I'd never seen her before except for a few photos, but I could still recognize my mother: Margaret McGregor.
"How?" I asked, already forgetting about the eyes in the locket.
"You never told him how I died," she chided my godmother before turning to look back at me. "I didn't die from bearing you, Harry. It wasn't your fault! The Dark Lord: it was his entropy curse that killed me. There was nowhere I could go to escape."
Bellatrix nodded, as entranced as I was, admitting, "That's when I fully turned. To see him dispose of you like that. Just for leaving the task he'd assigned you."
The apparition nodded, explaining, "He used my death to make this horcrux. I can see that you know what it is. But I beat him! My spirit followed the ritual back. I'm in here, too. I've been here ever since. I'm so happy you finally found it. I need your help!"
I was having trouble thinking. I'd given Hermione the resurrection stone precisely because I knew how tempted I'd be to summon up my mother's apparition. And here she was. I had so much to ask her. So much I'd missed. To my left, I heard my godmother's voice, clearly just as affected, "Maggie. Maggie, I'm sorry. I did my best, but without you…"
"Bella, it's okay," she assured her best friend. "I need both of your help. He's in here too. I'm not strong enough by myself to defeat him. But with your help, we can force him out. Just take my hands…"
The rest of the room seemed to have faded away. Just take her hand, accomplish my goal, and get my mother back. Bellatrix was reaching forward. I realized I was, too. Hand still holding my unicorn horn focus.
It was vibrating in anger, and somewhere ahead of me I could make out the sound of Kreacher's agony.
All of this was too easy. Too perfect. My life was never either. But I had hope that it might be someday. I had hope that, if there was an afterlife, I'd one day meet my mother for real. I had hope that I'd dispose of the last fragment of Tom Riddle, whose voice it had been coming out of my mother's mouth.
The distinction was easy enough to miss under the haze of mental attack, but I'd also done enough research on horcruxes to know that none of that made sense. You couldn't make one remotely, the victim couldn't ride one back even if you could, and while my mother had died before Regulus Black had stolen the horcrux, it was unlikely in the extreme that her death had been used to create it.

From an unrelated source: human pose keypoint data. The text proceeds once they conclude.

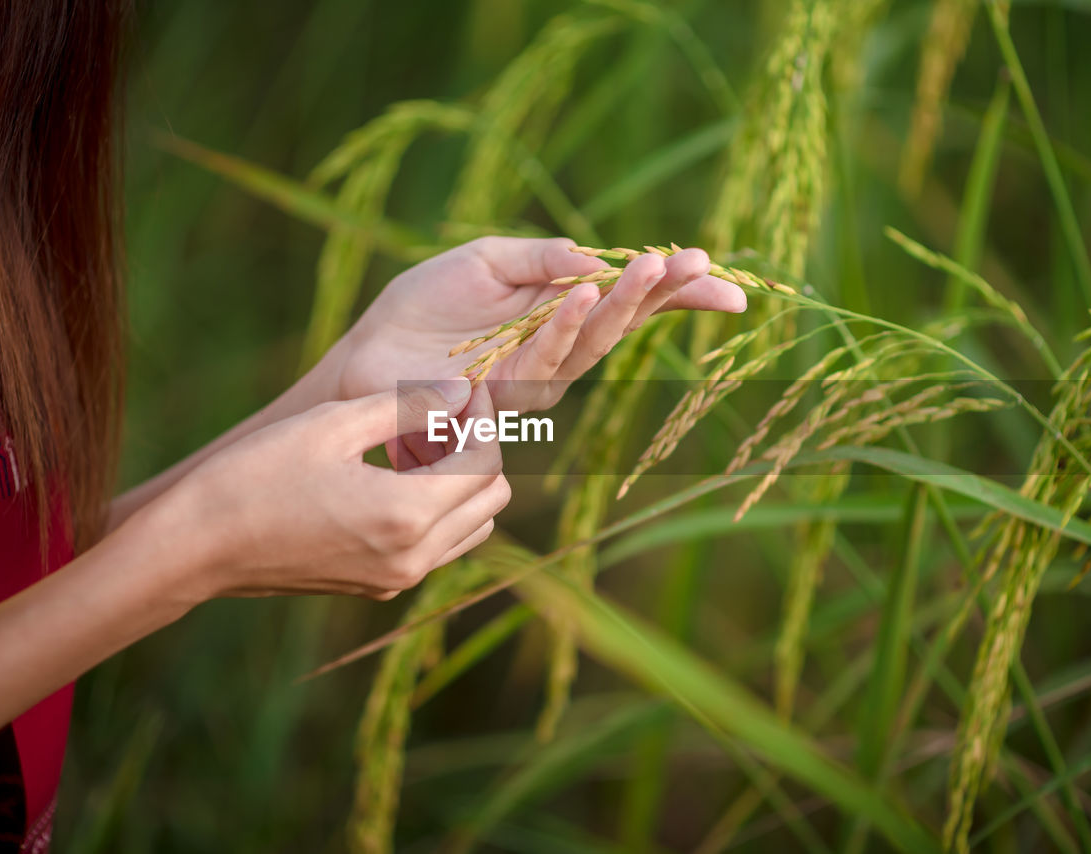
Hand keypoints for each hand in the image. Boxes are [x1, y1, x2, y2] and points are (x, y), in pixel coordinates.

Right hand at [169, 378, 509, 601]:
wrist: (197, 547)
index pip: (486, 464)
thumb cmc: (256, 475)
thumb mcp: (333, 425)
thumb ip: (408, 406)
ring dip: (462, 483)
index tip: (466, 390)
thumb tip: (463, 390)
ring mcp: (398, 579)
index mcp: (406, 516)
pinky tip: (399, 474)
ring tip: (421, 442)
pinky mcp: (380, 586)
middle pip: (492, 500)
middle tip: (446, 413)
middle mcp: (413, 558)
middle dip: (480, 451)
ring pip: (473, 527)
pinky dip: (438, 509)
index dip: (484, 420)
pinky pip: (439, 546)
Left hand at [332, 237, 746, 412]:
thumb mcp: (486, 260)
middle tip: (702, 265)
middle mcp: (558, 347)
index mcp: (559, 309)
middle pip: (624, 321)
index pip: (628, 298)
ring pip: (592, 341)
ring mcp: (536, 376)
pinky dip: (565, 324)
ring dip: (624, 304)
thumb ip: (540, 258)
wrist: (369, 354)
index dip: (674, 291)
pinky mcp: (503, 395)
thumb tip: (596, 259)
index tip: (721, 273)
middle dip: (665, 294)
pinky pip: (542, 357)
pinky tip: (586, 292)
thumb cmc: (426, 306)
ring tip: (654, 268)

And yet, with all that in mind, there was still a part of me that worried I was throwing away my chance of knowing my mother when I stared at Voldemort's eyes through the phantom and cast, "Excorio!"

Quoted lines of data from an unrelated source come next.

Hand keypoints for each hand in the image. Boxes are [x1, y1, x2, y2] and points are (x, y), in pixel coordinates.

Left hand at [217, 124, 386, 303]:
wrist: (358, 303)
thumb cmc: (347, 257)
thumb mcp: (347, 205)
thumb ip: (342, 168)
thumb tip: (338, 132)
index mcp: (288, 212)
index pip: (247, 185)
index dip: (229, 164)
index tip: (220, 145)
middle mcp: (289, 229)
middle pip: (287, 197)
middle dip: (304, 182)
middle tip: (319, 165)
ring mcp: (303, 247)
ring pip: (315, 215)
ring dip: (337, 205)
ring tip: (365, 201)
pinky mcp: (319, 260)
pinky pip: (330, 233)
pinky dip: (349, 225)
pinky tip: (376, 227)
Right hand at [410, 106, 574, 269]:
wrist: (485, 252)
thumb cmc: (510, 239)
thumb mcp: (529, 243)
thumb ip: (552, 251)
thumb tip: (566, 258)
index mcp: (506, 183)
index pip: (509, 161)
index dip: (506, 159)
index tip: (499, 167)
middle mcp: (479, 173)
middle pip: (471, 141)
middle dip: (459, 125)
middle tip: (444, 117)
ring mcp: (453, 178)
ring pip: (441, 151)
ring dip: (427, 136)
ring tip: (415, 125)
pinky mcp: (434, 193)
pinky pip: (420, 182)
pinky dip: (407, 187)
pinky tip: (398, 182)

The lie that was my mother's image blasted away under the stream of cleansing silver static, and I was perversely grateful to the horcrux for at least giving me a better visual of what she looked like than I'd ever had. Underneath the static, the locket screamed in pain, matched with my godmother's wail of anguish as she, too, realized how she'd been manipulated.
It seemed to hold on for hours, but I found out later it was only moments for the onlookers who had been growing increasingly apprehensive but unable to intervene through the powerful mind magic. Finally, with one last shriek, the soul was severed from the locket, a black shadow evaporating into the air, and I cut power to the spell.

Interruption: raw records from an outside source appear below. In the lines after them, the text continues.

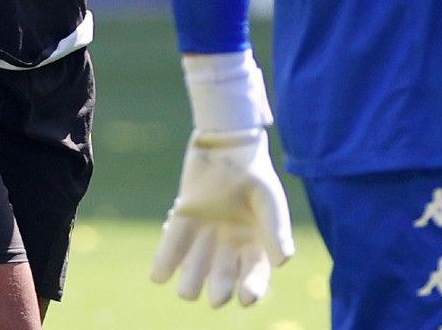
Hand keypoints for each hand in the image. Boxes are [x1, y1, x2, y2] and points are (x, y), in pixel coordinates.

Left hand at [151, 128, 294, 306]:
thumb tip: (281, 262)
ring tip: (188, 291)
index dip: (252, 290)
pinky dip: (164, 264)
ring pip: (194, 272)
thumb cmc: (252, 170)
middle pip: (222, 280)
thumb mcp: (267, 198)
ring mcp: (203, 237)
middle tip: (216, 297)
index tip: (245, 298)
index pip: (255, 276)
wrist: (225, 142)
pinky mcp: (181, 222)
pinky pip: (170, 250)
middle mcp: (228, 247)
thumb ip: (274, 228)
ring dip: (190, 283)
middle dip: (219, 291)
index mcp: (255, 244)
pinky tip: (160, 273)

My godmother and I both slumped to the floor in exhaustion as the rest of the people in the room sprang forward to help Kreacher, whose flesh was burned from the superheated chain of the locket that had wrapped around his arm to keep him from dropping it.
"I hope the last ones are easier than that," I told my godmother, and she nodded, eyes full of grim vengeance against the man who'd dealt her so much pain. If she hadn't already murdered him, she probably would have gone off to do it again.